Demonstrierende von Long-Covid-Selbsthilfegruppen aus Rheinland-Pfalz protestieren mit Schildern "Ich will mein Leben zurück" und "Arm durch Covid" vor einem Auftritt von Bundeskanzler Scholz. Foto: Sebastian Gollnow/dpa/Archivbild

Essen (dpa/lnw) – Nordrhein-Westfalens Sozialgerichte rechnen mit zahlreichen Prozessen zu den Folgen der Corona-Pandemie und zum Bürgergeld für Ukraine-Flüchtlinge. Bei Corona werde es voraussichtlich etwa um die Anerkennung von sogenannten Post-Covid-Syndromen von Beschäftigten im Gesundheitssystem durch Unfallversicherungsträger gehen, sagte der Präsident des Landessozialgerichtes NRW, Jens Blüggel, der Deutschen Presse-Agentur. Ein anderes Thema seien Corona-Impfschäden.

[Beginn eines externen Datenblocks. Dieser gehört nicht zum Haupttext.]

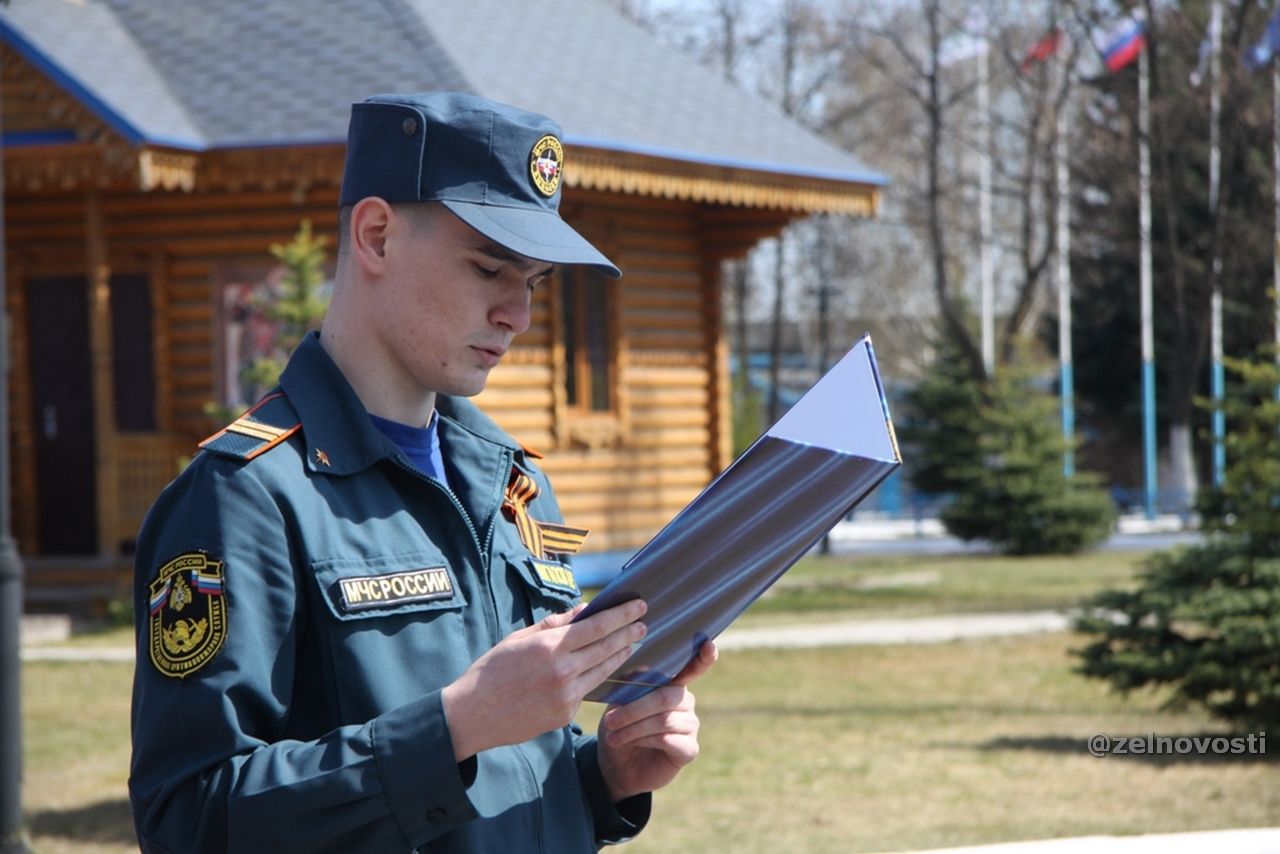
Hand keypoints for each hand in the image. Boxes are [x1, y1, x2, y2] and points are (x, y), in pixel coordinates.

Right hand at [442, 600, 647, 760]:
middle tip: (644, 622)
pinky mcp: (565, 715)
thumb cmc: (492, 670)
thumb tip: (583, 610)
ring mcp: (565, 696)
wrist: (472, 716)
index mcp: (549, 647)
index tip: (638, 606)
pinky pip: (586, 691)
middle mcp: (562, 671)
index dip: (621, 615)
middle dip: (628, 633)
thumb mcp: (519, 639)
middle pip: (606, 647)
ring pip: (603, 670)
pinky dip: (597, 676)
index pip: (597, 626)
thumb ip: (554, 624)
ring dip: (621, 654)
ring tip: (633, 642)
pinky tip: (606, 666)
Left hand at [596, 639, 717, 801]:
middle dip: (635, 709)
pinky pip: (669, 740)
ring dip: (634, 727)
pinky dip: (644, 740)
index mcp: (672, 684)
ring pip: (664, 719)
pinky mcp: (689, 749)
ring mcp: (690, 726)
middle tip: (611, 720)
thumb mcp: (619, 703)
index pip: (694, 667)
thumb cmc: (619, 727)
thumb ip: (633, 685)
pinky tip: (629, 743)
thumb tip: (640, 669)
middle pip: (666, 697)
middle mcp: (686, 702)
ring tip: (613, 735)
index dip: (704, 657)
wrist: (615, 766)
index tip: (709, 644)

Mehrere Tausend Verfahren rund um Corona

Es sei auch zu erwarten, dass Menschen, die nach Corona-Erkrankungen dauerhaft nicht gesund würden, Rentenanträge stellten – einschließlich der damit verbundenen Rechtsstreitigkeiten. Noch gebe es keine wirkliche Prozesswelle, die Begutachtungen zu Covid-Erkrankungen stünden noch am Anfang, «aber da kommt was auf uns zu», sagte Blüggel. In der Summe könne es sich bundesweit um mehrere Tausend Verfahren rund um Corona handeln.

Höhere Verfahrenseingänge seien auch zur Grundsicherung für arbeitsuchende Ukraine-Flüchtlinge zu erwarten. Ihre Integration in den Arbeitsmarkt stehe noch ganz am Anfang und werde viel Zeit benötigen. «Und je länger der Leistungsbezug geht, desto mehr Streitigkeiten gibt es erfahrungsgemäß», sagte der LSG-Präsident. Kriegsflüchtlinge aus der Ukraine bekommen nach einer Entscheidung der Bundesregierung seit Juni 2022 Zugang zu den Grundsicherungssystemen – haben also Anspruch etwa auf Bürger- und Kindergeld.

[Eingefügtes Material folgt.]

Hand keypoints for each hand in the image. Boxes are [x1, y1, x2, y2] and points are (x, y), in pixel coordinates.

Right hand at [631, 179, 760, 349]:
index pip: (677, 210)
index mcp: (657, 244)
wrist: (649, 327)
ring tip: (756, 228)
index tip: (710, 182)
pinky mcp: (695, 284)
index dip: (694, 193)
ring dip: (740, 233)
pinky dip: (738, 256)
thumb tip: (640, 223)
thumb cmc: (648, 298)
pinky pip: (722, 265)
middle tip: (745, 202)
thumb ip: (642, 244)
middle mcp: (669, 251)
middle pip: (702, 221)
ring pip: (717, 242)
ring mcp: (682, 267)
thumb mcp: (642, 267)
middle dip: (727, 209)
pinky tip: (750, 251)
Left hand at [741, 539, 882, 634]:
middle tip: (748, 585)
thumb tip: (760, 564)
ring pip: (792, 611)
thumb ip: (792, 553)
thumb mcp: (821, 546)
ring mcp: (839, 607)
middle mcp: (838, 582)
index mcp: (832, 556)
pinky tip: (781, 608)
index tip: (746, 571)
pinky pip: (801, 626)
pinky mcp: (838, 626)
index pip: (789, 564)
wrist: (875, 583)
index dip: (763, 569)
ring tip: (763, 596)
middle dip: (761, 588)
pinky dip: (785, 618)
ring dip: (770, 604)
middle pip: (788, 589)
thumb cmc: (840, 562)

Wie groß darf die Wohnung für Bürgergeld-Empfänger sein?

Für Leistungen der Grundsicherung habe es während der Corona-Pandemie Sonderregelungen gegeben, die aber inzwischen ausgelaufen seien, sagte Blüggel. Damit gingen die Streitigkeiten wieder los – etwa um die von den Jobcentern unterschiedlich bewertete Frage, welche Wohnungsgröße für Bürgergeld-Empfänger angemessen ist.

In Nordrhein-Westfalen sind acht Sozialgerichte und ein Landessozialgericht für Rechtsstreitigkeiten rund um Krankheit, Rente, Arbeitslosigkeit, Unfälle oder Pflege zuständig. Die Zahl der Verfahren geht – wie im Bundesschnitt – seit einigen Jahren zurück – unter anderem, weil eine Klagewelle der Vergangenheit zu Abrechnungen von Krankenhäusern inzwischen deutlich abgeebbt ist, wie Blüggel sagte.

Die nachlassende Belastung werde genutzt, um Aktenberge zu verringern, sagte Blüggel. So sei im vergangenen Jahr bei den Sozialgerichten die Zahl der nicht erledigten Verfahren um mehr als 6200 auf 87 106 verringert worden.

Verfahren dauern noch zu lang

Dennoch sei die Verfahrensdauer noch nicht befriedigend, sagte Blüggel: Im Schnitt habe es im vergangenen Jahr 16,4 Monate gedauert, bis Kläger vor NRW-Sozialgerichten – also der ersten Instanz – eine Entscheidung bekommen hätten.

In Eilverfahren liege die durchschnittliche Laufzeit bei 1,7 Monaten. Wenn es aus dringenden Gründen – etwa bei der Erstattung strittiger teurer Behandlungen von Schwerkranken – noch schneller gehen müsse, gehe das aber auch. «Wenn es sein muss, können wir auch in wenigen Tagen entscheiden.»